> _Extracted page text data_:
────────────────────

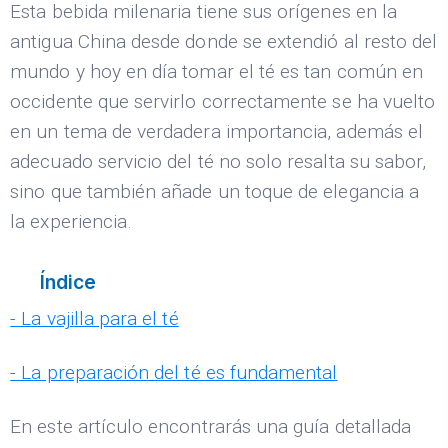
Esta bebida milenaria tiene sus orígenes en la
antigua China desde donde se extendió al resto del
mundo y hoy en día tomar el té es tan común en
occidente que servirlo correctamente se ha vuelto
en un tema de verdadera importancia, además el
adecuado servicio del té no solo resalta su sabor,
sino que también añade un toque de elegancia a
la experiencia.
Índice
- La vajilla para el té
- La preparación del té es fundamental
En este artículo encontrarás una guía detallada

────────────────────

> _What to do_:
The entries above are to be printed again word for word, with every picture removed.

> _Your solution_:
Esta bebida milenaria tiene sus orígenes en la
antigua China desde donde se extendió al resto del
mundo y hoy en día tomar el té es tan común en
occidente que servirlo correctamente se ha vuelto
en un tema de verdadera importancia, además el
adecuado servicio del té no solo resalta su sabor,
sino que también añade un toque de elegancia a
la experiencia.
Índice
- La vajilla para el té
- La preparación del té es fundamental
En este artículo encontrarás una guía detallada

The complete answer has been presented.